Curiosity's onboard Sample Analysis at Mars (SAM) laboratory searched for methane in Mars' atmosphere a dozen times over the course of 20 months. Over a two-month period in late 2013 and early 2014, four measurements revealed methane levels of seven parts per billion, which is about 10 times higher than recording taken before and after that.

"This temporary increase in methane -- sharply up and then back down -- tells us there must be some relatively localized source," said Sushil Atreya of the University of Michigan, Ann Arbor, and Curiosity rover science team. "There are many possible sources, biological or non-biological, such as interaction of water and rock."

The rover also detected other organic molecules in a rock-powder sample from Mars' Cumberland rock, which marks the first surface organics ever conclusively discovered on the Red Planet. The researchers suggest these organics either formed locally on Mars, or were delivered by meteorites.

Organic molecules usually contain carbon and hydrogen, and are known to be the "building blocks of life." While these new findings do not prove the presence of life on the Red Planet, they do suggest that Mars is chemically active and could potentially harbor microbes.

"We will keep working on the puzzles these findings present," said John Grotzinger, Curiosity project scientist of the California Institute of Technology in Pasadena (Caltech). "Can we learn more about the active chemistry causing such fluctuations in the amount of methane in the atmosphere? Can we choose rock targets where identifiable organics have been preserved?"

In the analysis, researchers worked to determine whether the detected organic material was of Martian in origin. The team observed some samples were most likely transported from Earth on the Curiosity rover, but further testing also revealed the presence of local compounds.

"This first confirmation of organic carbon in a rock on Mars holds much promise," said Curiosity participating scientist Roger Summons of the Massachusetts Institute of Technology in Cambridge. "Organics are important because they can tell us about the chemical pathways by which they were formed and preserved. In turn, this is informative about Earth-Mars differences and whether or not particular environments represented by Gale Crater sedimentary rocks were more or less favorable for accumulation of organic materials. The challenge now is to find other rocks on Mount Sharp that might have different and more extensive inventories of organic compounds."
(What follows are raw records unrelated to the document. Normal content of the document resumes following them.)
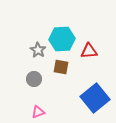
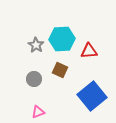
gray star: moved 2 px left, 5 px up
brown square: moved 1 px left, 3 px down; rotated 14 degrees clockwise
blue square: moved 3 px left, 2 px up
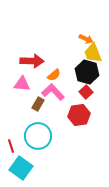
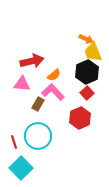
yellow trapezoid: moved 1 px up
red arrow: rotated 15 degrees counterclockwise
black hexagon: rotated 20 degrees clockwise
red square: moved 1 px right, 1 px down
red hexagon: moved 1 px right, 3 px down; rotated 15 degrees counterclockwise
red line: moved 3 px right, 4 px up
cyan square: rotated 10 degrees clockwise
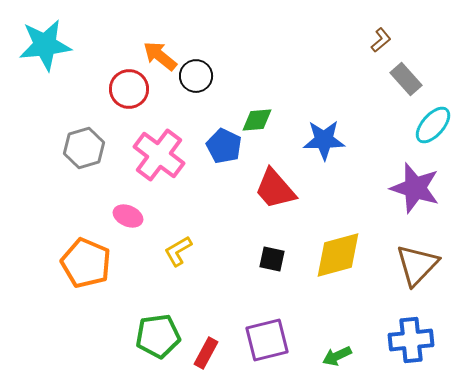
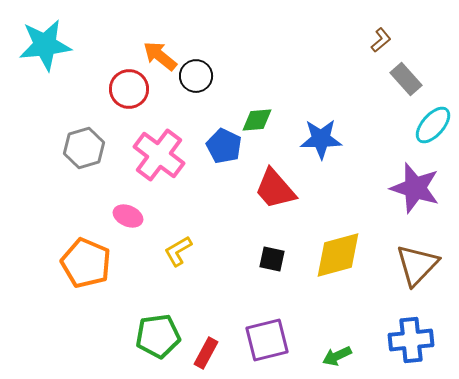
blue star: moved 3 px left, 1 px up
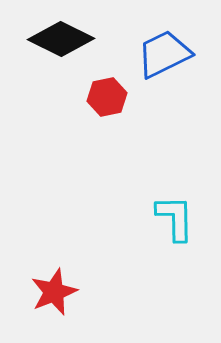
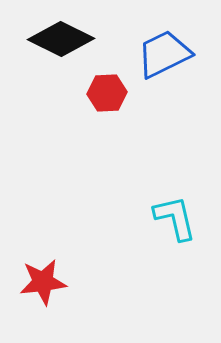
red hexagon: moved 4 px up; rotated 9 degrees clockwise
cyan L-shape: rotated 12 degrees counterclockwise
red star: moved 11 px left, 10 px up; rotated 15 degrees clockwise
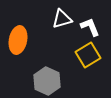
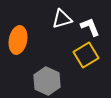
yellow square: moved 2 px left
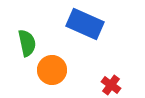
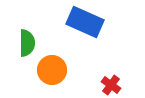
blue rectangle: moved 2 px up
green semicircle: rotated 12 degrees clockwise
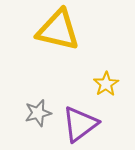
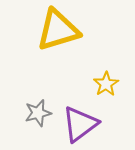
yellow triangle: rotated 30 degrees counterclockwise
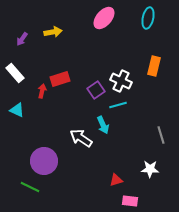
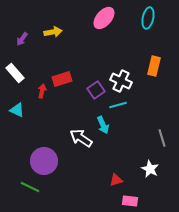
red rectangle: moved 2 px right
gray line: moved 1 px right, 3 px down
white star: rotated 24 degrees clockwise
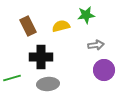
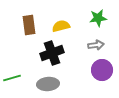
green star: moved 12 px right, 3 px down
brown rectangle: moved 1 px right, 1 px up; rotated 18 degrees clockwise
black cross: moved 11 px right, 4 px up; rotated 20 degrees counterclockwise
purple circle: moved 2 px left
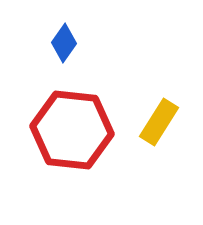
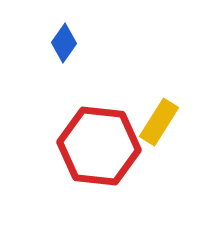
red hexagon: moved 27 px right, 16 px down
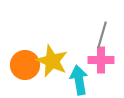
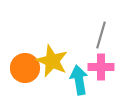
gray line: moved 1 px left
pink cross: moved 7 px down
orange circle: moved 3 px down
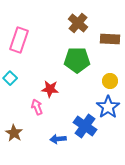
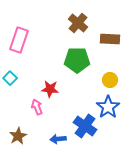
yellow circle: moved 1 px up
brown star: moved 4 px right, 3 px down; rotated 12 degrees clockwise
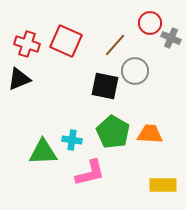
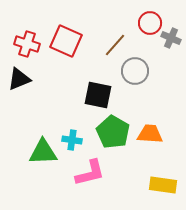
black square: moved 7 px left, 9 px down
yellow rectangle: rotated 8 degrees clockwise
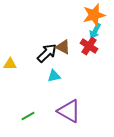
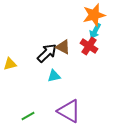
yellow triangle: rotated 16 degrees counterclockwise
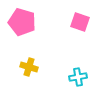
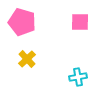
pink square: rotated 18 degrees counterclockwise
yellow cross: moved 2 px left, 8 px up; rotated 30 degrees clockwise
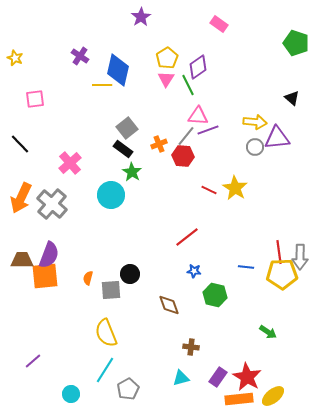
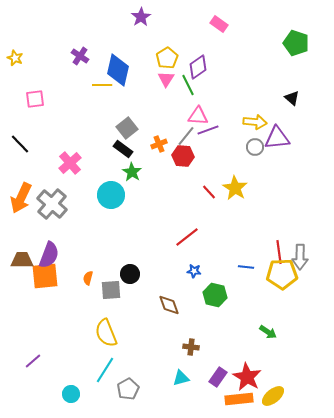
red line at (209, 190): moved 2 px down; rotated 21 degrees clockwise
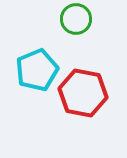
Detections of three-billion-year-old lakebed minerals suggest the planet lost most of its water before the feature even formed, and continued to lose large quantities of water after that. Hydrogen isotopes from water molecules found in the rocks showed the ratio of the heavy isotope deuterium to the most common hydrogen isotope provided a comparison signature for Mars' history.
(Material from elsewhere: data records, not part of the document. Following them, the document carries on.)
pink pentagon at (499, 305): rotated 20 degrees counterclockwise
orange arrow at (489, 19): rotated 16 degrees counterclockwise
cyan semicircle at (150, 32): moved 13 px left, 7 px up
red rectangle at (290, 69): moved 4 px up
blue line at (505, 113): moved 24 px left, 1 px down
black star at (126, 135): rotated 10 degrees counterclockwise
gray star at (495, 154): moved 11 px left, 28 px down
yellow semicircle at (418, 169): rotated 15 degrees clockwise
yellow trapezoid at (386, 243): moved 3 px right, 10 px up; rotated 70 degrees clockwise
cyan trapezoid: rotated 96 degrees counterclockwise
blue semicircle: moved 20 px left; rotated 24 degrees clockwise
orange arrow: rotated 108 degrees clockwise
"It's really interesting that our measurements from Curiosity of gases extracted from ancient rocks can tell us about loss of water from Mars," said Paul Mahaffy, SAM principal investigator of NASA's Goddard Space Flight Center in Greenbelt, Maryland, and lead author of a report published online this week by the journal Science.

The ration of deuterium to hydrogen has changed over the years because the lighter isotope (hydrogen) escapes from the upper atmosphere more quickly, looking at this ration in water both in the current atmosphere and trapped in ancient rocks can show how this ratio has changed throughout history. The Cumberland sample contained about one-half the ratio in water vapor as what can be seen in Mars' atmosphere today. This suggests the planet's water loss took place after the rock was formed.

The findings were published in a recent edition of the journal Science.